Identity is a fairly weighty and profound subject.

It lies at the core of us, and of much great art. There are few more profound questions than Who Am I, and What Am I, after all.

The answers are often not set in stone. Your own view of your identity may be fluid. Your own view of your individual identity may be different from other people's view of yours. As we found with Alasdair Gray's controversial categories of English "colonists and settlers", labels and stereotypes tend to not only obscure key differences between virtually everyone, but also incite argument and rancour.

Identity, however, will figure large in the cultural landscape of the coming year or so. A confluence of events this week pointed that way.

Laurie Sansom, new artistic director of the National Theatre of Scotland (NTS) revealed part of what the company will be producing next year. He told me that 2014 would be a unique year in many ways, but of course will be a year dominated in Scotland by the Independence Referendum on 18 September 2014. So two of that year's programme will be productions directly related to that vote.

One will be Kieran Hurley's Rantin, the other David Greig and David MacLennan's (still tentatively titled) The Great Don't Know Show, and both will address the question of identity, with Hurley's directly questioning what it is and means. Greig and MacLennan's show will also showcase a spectrum of opinions which is sure to touch on class, nationality, occupation, ethnicity, race, age and all the other factors that play into identity.

And then I met Jeanie Finlay, the film maker who addressed identity and belonging in her excellent film about the last surviving record shop on Teesside (Sound it Out from 2011), who at the Edinburgh Film Festival premiered her new documentary The Great Hip Hop Hoax, to be released later this year.

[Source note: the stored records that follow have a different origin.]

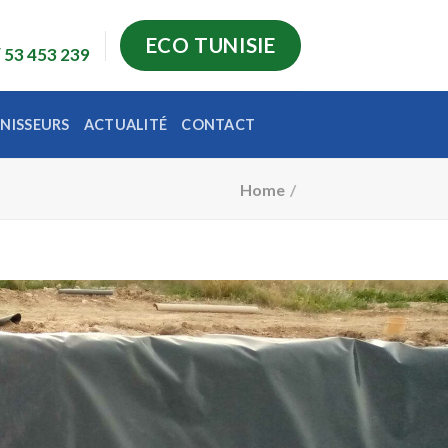
ECO TUNISIE
/ 53 453 239
RNISSEURS
ACTUALITÉ
CONTACT
Home
/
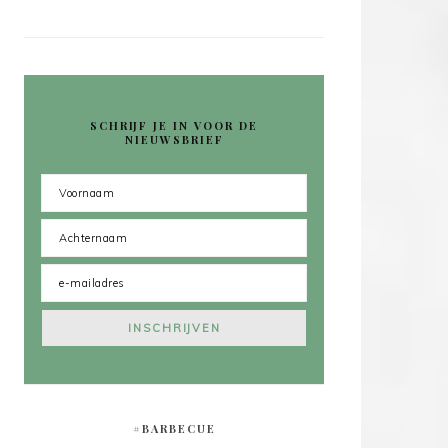
SCHRIJF JE IN VOOR DE
NIEUWSBRIEF
#BARBECUE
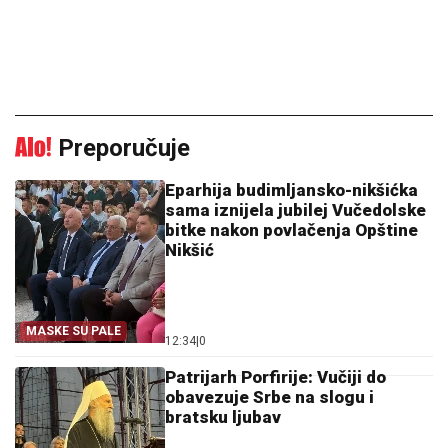
Preporučuje
Eparhija budimljansko-nikšićka
sama iznijela jubilej Vučedolske
bitke nakon povlačenja Opštine
Nikšić
MASKE SU PALE
12:34
|
0
Patrijarh Porfirije: Vučiji do
obavezuje Srbe na slogu i
bratsku ljubav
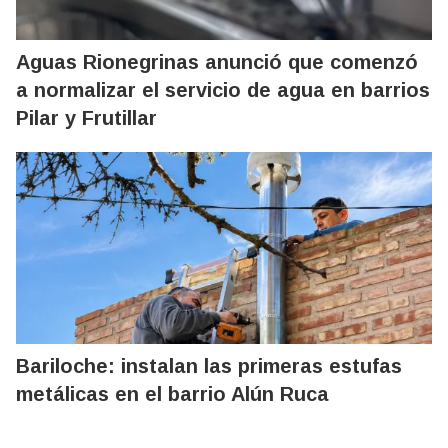
Aguas Rionegrinas anunció que comenzó
a normalizar el servicio de agua en barrios
Pilar y Frutillar
Bariloche: instalan las primeras estufas
metálicas en el barrio Alún Ruca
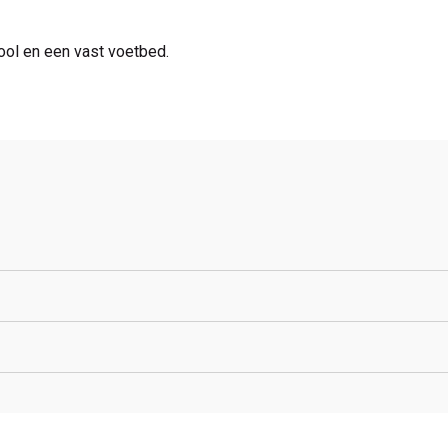
ool en een vast voetbed.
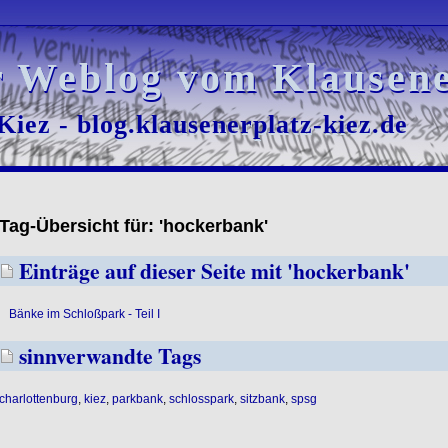
r Weblog vom Klausene
r Weblog vom Klausene
iez - blog.klausenerplatz-kiez.de
iez - blog.klausenerplatz-kiez.de
Tag-Übersicht für: 'hockerbank'
Einträge auf dieser Seite mit 'hockerbank'
Bänke im Schloßpark - Teil I
sinnverwandte Tags
charlottenburg
,
kiez
,
parkbank
,
schlosspark
,
sitzbank
,
spsg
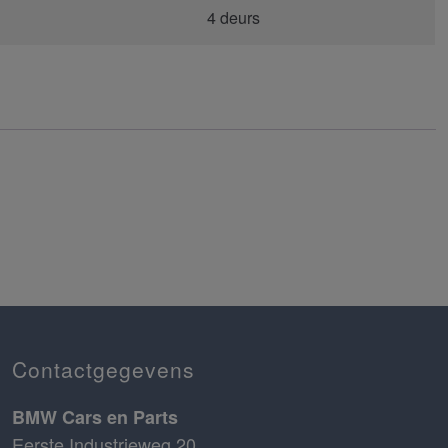
4 deurs
Contactgegevens
BMW Cars en Parts
Eerste Industrieweg 20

The story of the film is fairly extraordinary, and at times scarcely believable. Essentially, two Scots felt they had to pretend to be American to make it in the music world. These hip hop artists, Billy Boyd and Gavin Bain, angered by being snubbed by a record company as "the rapping Proclaimers", decided to drown their true identities in that of fake Californian rappers Silibil 'n' Brains. The film, very much aided by the duo's own stark and candid archive material, shows both the credulous music industry reaction – they signed a big deal with Sony – as well as the slow disintegration of the duo's fake identity. Eventually, the film becomes very dark indeed. Maintaining such a huge lie led to dysfunction and illness, and the eventual break up of the duo.

These days, post-X Factor and Britain's Got Talent, a Scottish hip hop duo may not need to lie at all. But the movie is a great reminder (if via an extreme example) of the fragility of the fluidity, imagination and self-creation involved in our daily lives and work.